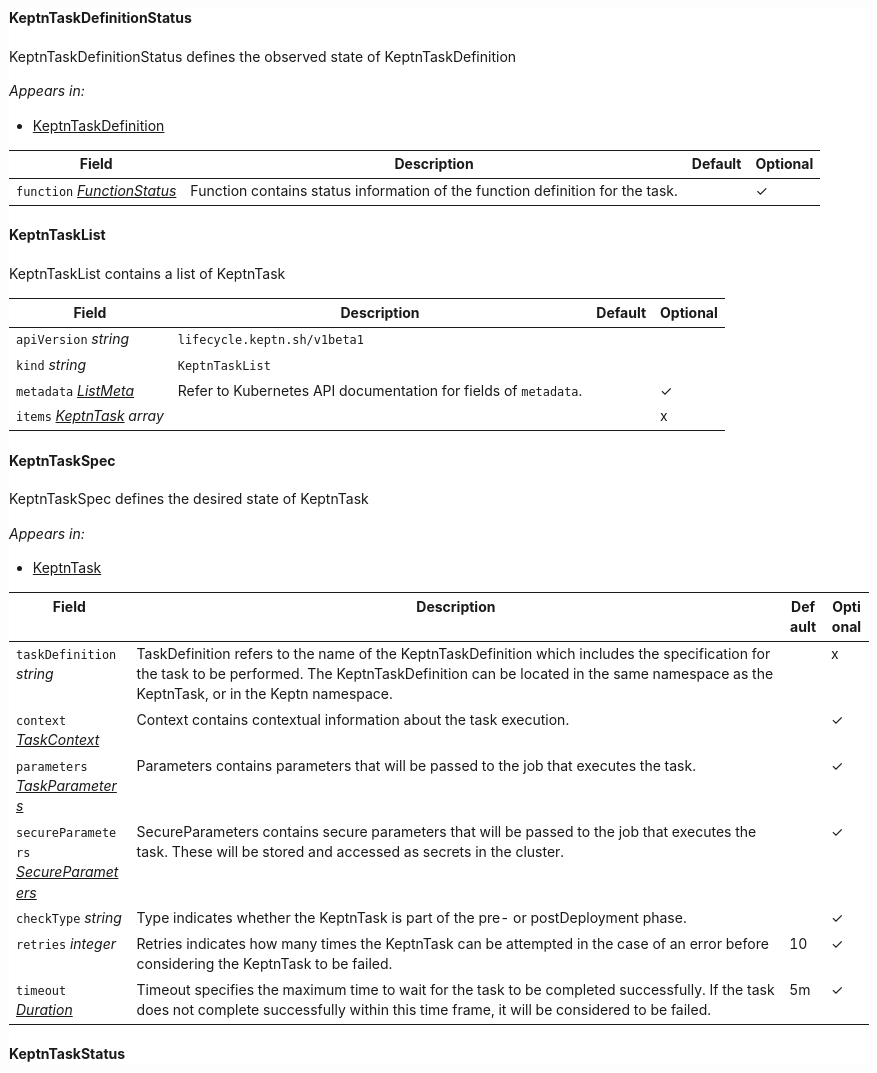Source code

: 
#### KeptnTaskDefinitionStatus



KeptnTaskDefinitionStatus defines the observed state of KeptnTaskDefinition

_Appears in:_
- [KeptnTaskDefinition](#keptntaskdefinition)

| Field | Description | Default | Optional |
| --- | --- | --- | --- |
| `function` _[FunctionStatus](#functionstatus)_ | Function contains status information of the function definition for the task. || ✓ |


#### KeptnTaskList



KeptnTaskList contains a list of KeptnTask



| Field | Description | Default | Optional |
| --- | --- | --- | --- |
| `apiVersion` _string_ | `lifecycle.keptn.sh/v1beta1` | | |
| `kind` _string_ | `KeptnTaskList` | | |
| `metadata` _[ListMeta](https://kubernetes.io/docs/reference/generated/kubernetes-api/v1.28/#listmeta-v1-meta)_ | Refer to Kubernetes API documentation for fields of `metadata`. || ✓ |
| `items` _[KeptnTask](#keptntask) array_ |  || x |


#### KeptnTaskSpec



KeptnTaskSpec defines the desired state of KeptnTask

_Appears in:_
- [KeptnTask](#keptntask)

| Field | Description | Default | Optional |
| --- | --- | --- | --- |
| `taskDefinition` _string_ | TaskDefinition refers to the name of the KeptnTaskDefinition which includes the specification for the task to be performed. The KeptnTaskDefinition can be located in the same namespace as the KeptnTask, or in the Keptn namespace. || x |
| `context` _[TaskContext](#taskcontext)_ | Context contains contextual information about the task execution. || ✓ |
| `parameters` _[TaskParameters](#taskparameters)_ | Parameters contains parameters that will be passed to the job that executes the task. || ✓ |
| `secureParameters` _[SecureParameters](#secureparameters)_ | SecureParameters contains secure parameters that will be passed to the job that executes the task. These will be stored and accessed as secrets in the cluster. || ✓ |
| `checkType` _string_ | Type indicates whether the KeptnTask is part of the pre- or postDeployment phase. || ✓ |
| `retries` _integer_ | Retries indicates how many times the KeptnTask can be attempted in the case of an error before considering the KeptnTask to be failed. |10| ✓ |
| `timeout` _[Duration](https://kubernetes.io/docs/reference/generated/kubernetes-api/v1.28/#duration-v1-meta)_ | Timeout specifies the maximum time to wait for the task to be completed successfully. If the task does not complete successfully within this time frame, it will be considered to be failed. |5m| ✓ |


#### KeptnTaskStatus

----

Wherever a line in the material contains "KeptnTaskSpec", count it; the answer is the number alone.

2